The Residential Model
The Adult Foster Care model is characterized by its small scale and private residential setting, distinguishing it from larger commercial facilities. Care is typically provided in a single-family home where the caregiver or provider family also resides, creating a low resident-to-caregiver ratio. This structure allows for a high degree of personalized attention and a more natural, familiar atmosphere.
The number of residents permitted is strictly regulated, often limited to between two and six individuals, depending on state and local licensing classifications. This small capacity helps foster a cohesive, family-style environment beneficial for the residents’ emotional and social health. The physical setting offers residents private or semi-private bedrooms and shared common areas, closely mirroring a typical family household.
Eligibility for Placement and Provision
Eligibility for Adult Foster Care involves separate criteria for both the recipient seeking placement and the provider. A potential AFC resident must be an adult requiring daily hands-on help or supervision with at least one Activity of Daily Living (ADL), such as bathing, dressing, transferring, or eating. Individuals must have a relatively stable medical condition and cannot require continuous skilled nursing care, as the AFC setting is not equipped for intensive medical management.
The provider, often a family member or trained professional, must meet strict requirements for licensure. Caregivers must typically be over the age of 18 or 21 and live in the home to provide 24-hour supervision. A comprehensive background check is mandatory for all applicants and adult household members to ensure resident safety.
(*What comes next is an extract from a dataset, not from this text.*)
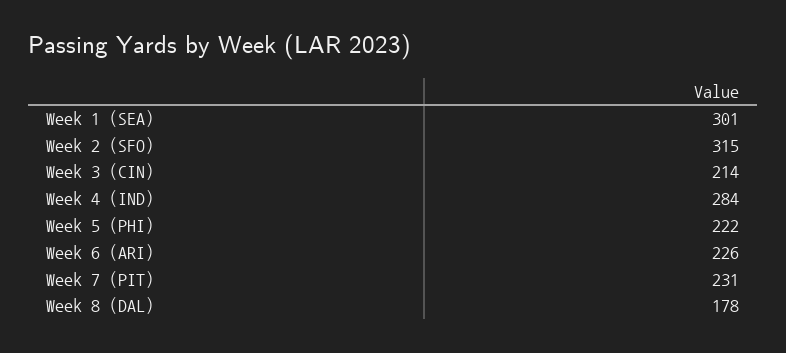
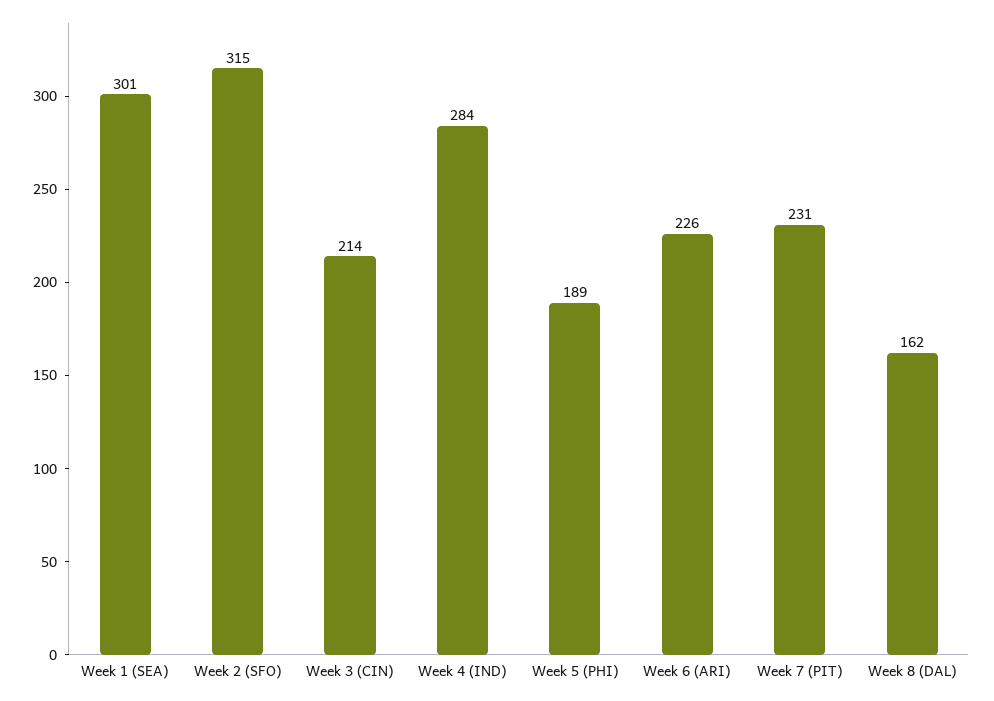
Week 5 (PHI): 222 -> 189
Week 8 (DAL): 178 -> 162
Providers must complete state-mandated training covering resident rights, medication management, and emergency procedures. The home must pass fire safety and health inspections, demonstrating a safe and supportive environment. While family members are often eligible to be providers, spouses and legal guardians are frequently excluded from receiving payment as caregivers under certain state programs.
Scope of Care and Limitations
The services provided within Adult Foster Care are comprehensive, focusing on personal support and daily living assistance. Caregivers routinely assist with Activities of Daily Living (ADLs), including personal hygiene, mobility assistance, and feeding, tailored to the resident’s individualized care plan. Beyond physical care, the scope includes preparing nutritious meals and arranging transportation to medical appointments.
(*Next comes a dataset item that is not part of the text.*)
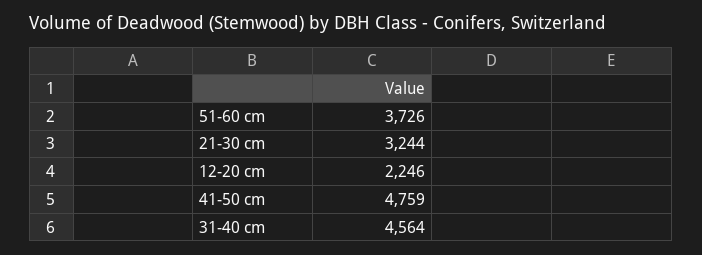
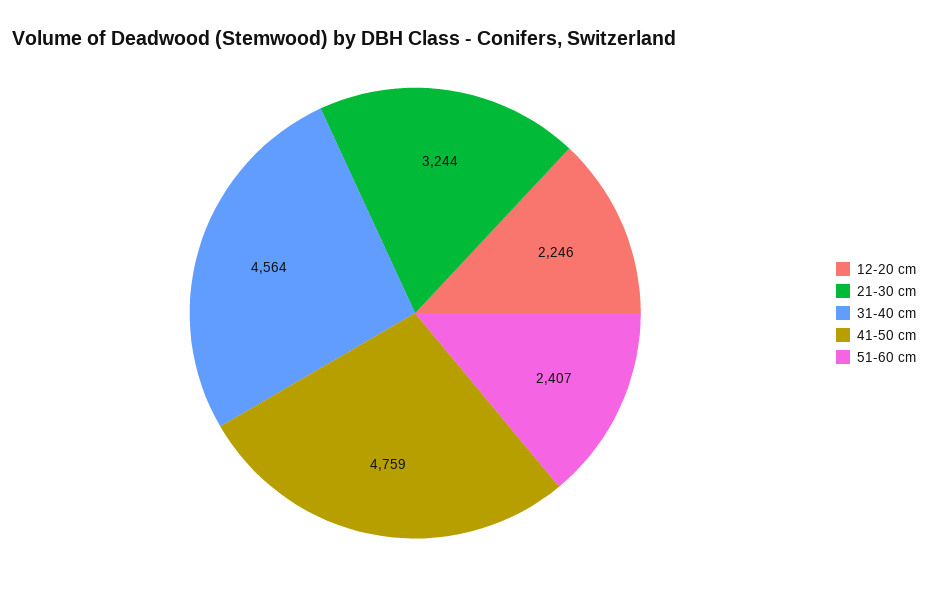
51-60 cm: 3726 -> 2407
A core function of the caregiver is the management and administration of medications. Despite the high level of personal care, AFC has clear boundaries regarding medical complexity. The model generally cannot accommodate individuals requiring continuous skilled nursing care, such as complex wound care or ventilator management. Furthermore, residents exhibiting severe behavioral issues that could endanger themselves or others may be deemed unsuitable for the small, non-clinical setting.
Funding and Regulatory Oversight
Funding for Adult Foster Care services comes from a combination of sources. Many recipients cover the cost of room and board through private pay, using personal savings, pensions, or long-term care insurance. For individuals with limited financial resources, AFC is often covered through Medicaid or specific Medicaid Home and Community-Based Services (HCBS) waivers.
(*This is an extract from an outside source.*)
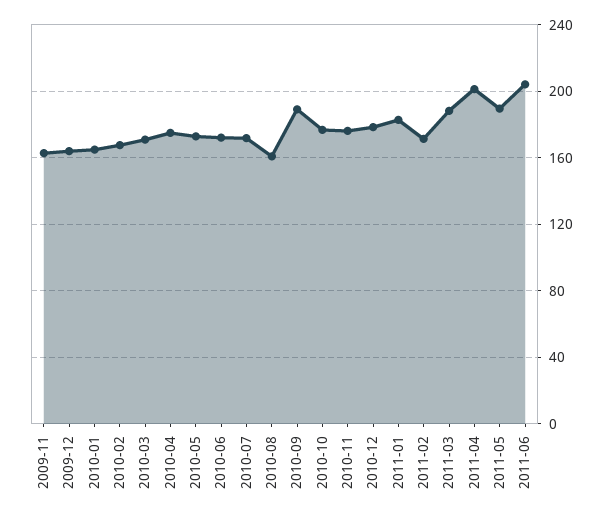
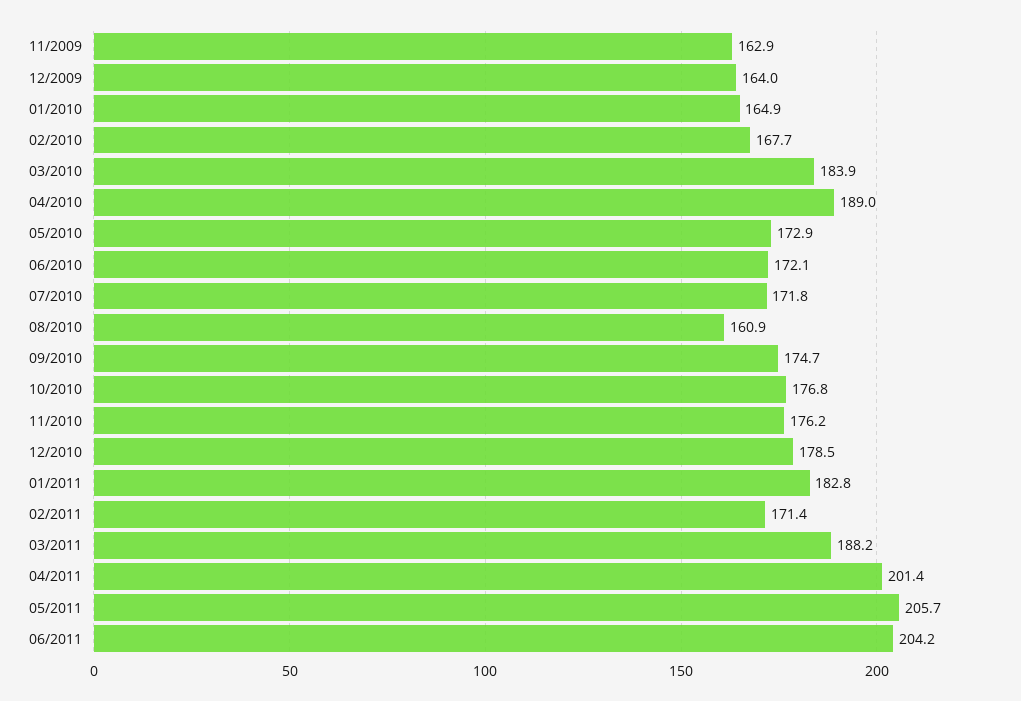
2010-03: 170 -> 183.9
2010-04: 175 -> 189
2010-09: 190 -> 174.7
2011-05: 190 -> 205.7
Custodial care, which forms the basis of AFC, is typically not covered by general Medicare insurance. The regulatory framework for AFC is established and enforced at the state or county level, ensuring adherence to minimum standards. Licensing is mandatory for AFC homes and requires regular inspections and ongoing monitoring of the caregivers. Licensed case managers or social workers make periodic visits to the home to assess the resident’s well-being and the quality of care provided.